*** Opening of INPUT DATA ***

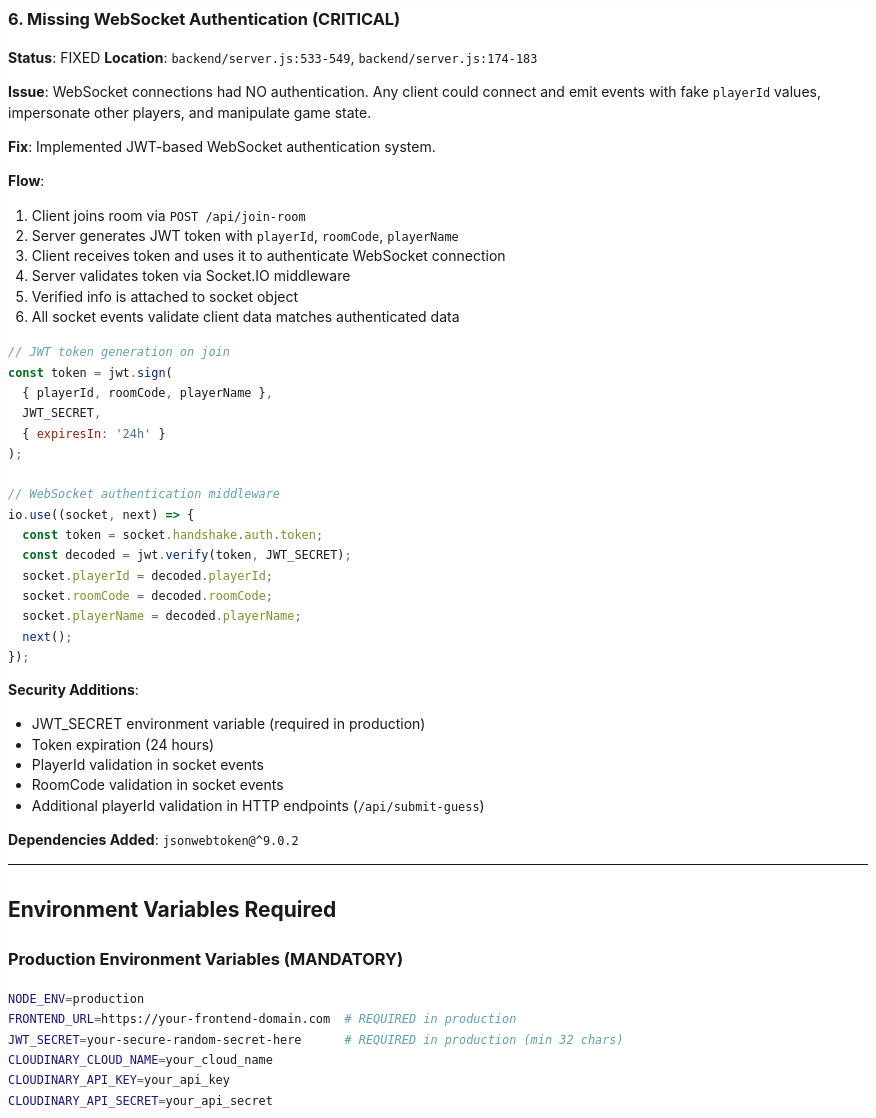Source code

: 
### 6. Missing WebSocket Authentication (CRITICAL)
**Status**: FIXED
**Location**: `backend/server.js:533-549`, `backend/server.js:174-183`

**Issue**: WebSocket connections had NO authentication. Any client could connect and emit events with fake `playerId` values, impersonate other players, and manipulate game state.

**Fix**: Implemented JWT-based WebSocket authentication system.

**Flow**:
1. Client joins room via `POST /api/join-room`
2. Server generates JWT token with `playerId`, `roomCode`, `playerName`
3. Client receives token and uses it to authenticate WebSocket connection
4. Server validates token via Socket.IO middleware
5. Verified info is attached to socket object
6. All socket events validate client data matches authenticated data

```javascript
// JWT token generation on join
const token = jwt.sign(
  { playerId, roomCode, playerName },
  JWT_SECRET,
  { expiresIn: '24h' }
);

// WebSocket authentication middleware
io.use((socket, next) => {
  const token = socket.handshake.auth.token;
  const decoded = jwt.verify(token, JWT_SECRET);
  socket.playerId = decoded.playerId;
  socket.roomCode = decoded.roomCode;
  socket.playerName = decoded.playerName;
  next();
});
```

**Security Additions**:
- JWT_SECRET environment variable (required in production)
- Token expiration (24 hours)
- PlayerId validation in socket events
- RoomCode validation in socket events
- Additional playerId validation in HTTP endpoints (`/api/submit-guess`)

**Dependencies Added**: `jsonwebtoken@^9.0.2`

---

## Environment Variables Required

### Production Environment Variables (MANDATORY)
```bash
NODE_ENV=production
FRONTEND_URL=https://your-frontend-domain.com  # REQUIRED in production
JWT_SECRET=your-secure-random-secret-here      # REQUIRED in production (min 32 chars)
CLOUDINARY_CLOUD_NAME=your_cloud_name
CLOUDINARY_API_KEY=your_api_key
CLOUDINARY_API_SECRET=your_api_secret
```
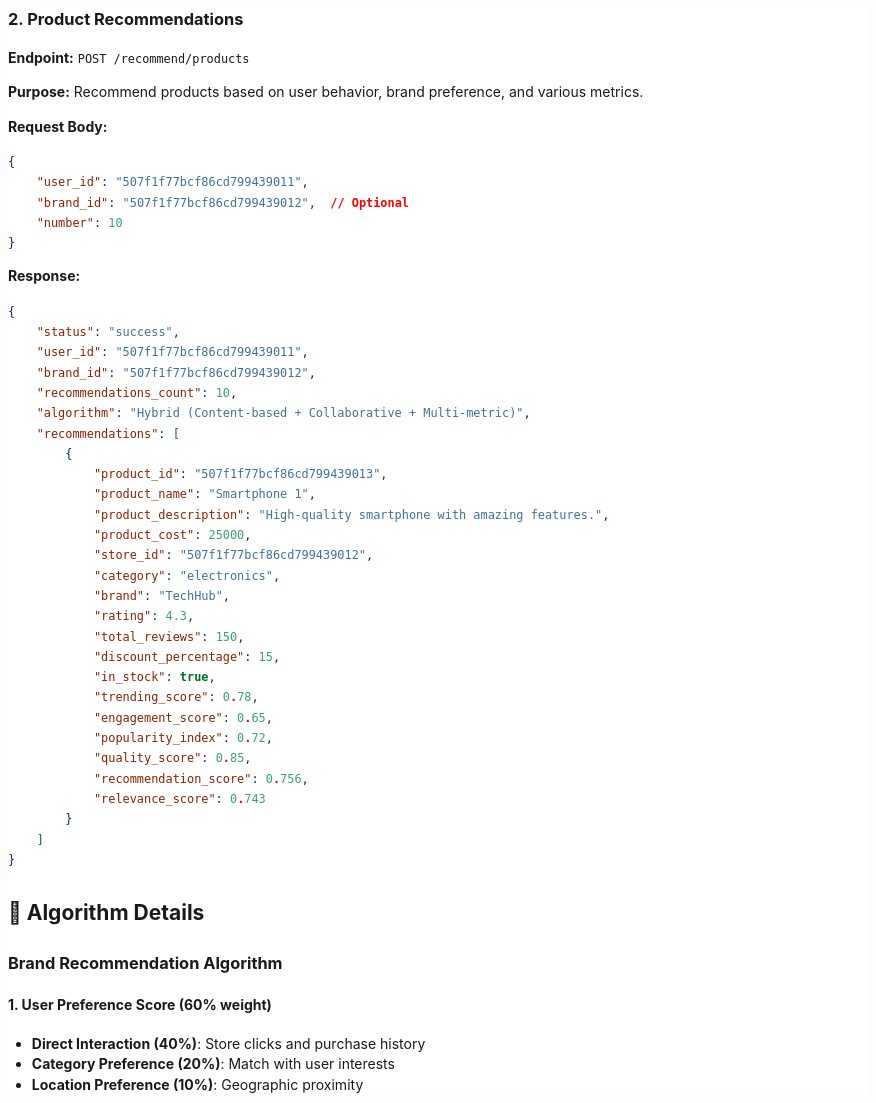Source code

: ### 2. Product Recommendations
**Endpoint:** `POST /recommend/products`

**Purpose:** Recommend products based on user behavior, brand preference, and various metrics.

**Request Body:**
```json
{
    "user_id": "507f1f77bcf86cd799439011",
    "brand_id": "507f1f77bcf86cd799439012",  // Optional
    "number": 10
}
```

**Response:**
```json
{
    "status": "success",
    "user_id": "507f1f77bcf86cd799439011",
    "brand_id": "507f1f77bcf86cd799439012",
    "recommendations_count": 10,
    "algorithm": "Hybrid (Content-based + Collaborative + Multi-metric)",
    "recommendations": [
        {
            "product_id": "507f1f77bcf86cd799439013",
            "product_name": "Smartphone 1",
            "product_description": "High-quality smartphone with amazing features.",
            "product_cost": 25000,
            "store_id": "507f1f77bcf86cd799439012",
            "category": "electronics",
            "brand": "TechHub",
            "rating": 4.3,
            "total_reviews": 150,
            "discount_percentage": 15,
            "in_stock": true,
            "trending_score": 0.78,
            "engagement_score": 0.65,
            "popularity_index": 0.72,
            "quality_score": 0.85,
            "recommendation_score": 0.756,
            "relevance_score": 0.743
        }
    ]
}
```

## 🧠 Algorithm Details

### Brand Recommendation Algorithm

#### 1. User Preference Score (60% weight)
- **Direct Interaction (40%)**: Store clicks and purchase history
- **Category Preference (20%)**: Match with user interests
- **Location Preference (10%)**: Geographic proximity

*** Close of INPUT DATA ***

→ DIRECTIONS FOR THIS TASK: Retype exactly, please, each line from the line that contains "#### 1. User Preference Score (60% weight)" through the last line of the entries above, with nothing added.

→ TASK ANSWER:
#### 1. User Preference Score (60% weight)
- **Direct Interaction (40%)**: Store clicks and purchase history
- **Category Preference (20%)**: Match with user interests
- **Location Preference (10%)**: Geographic proximity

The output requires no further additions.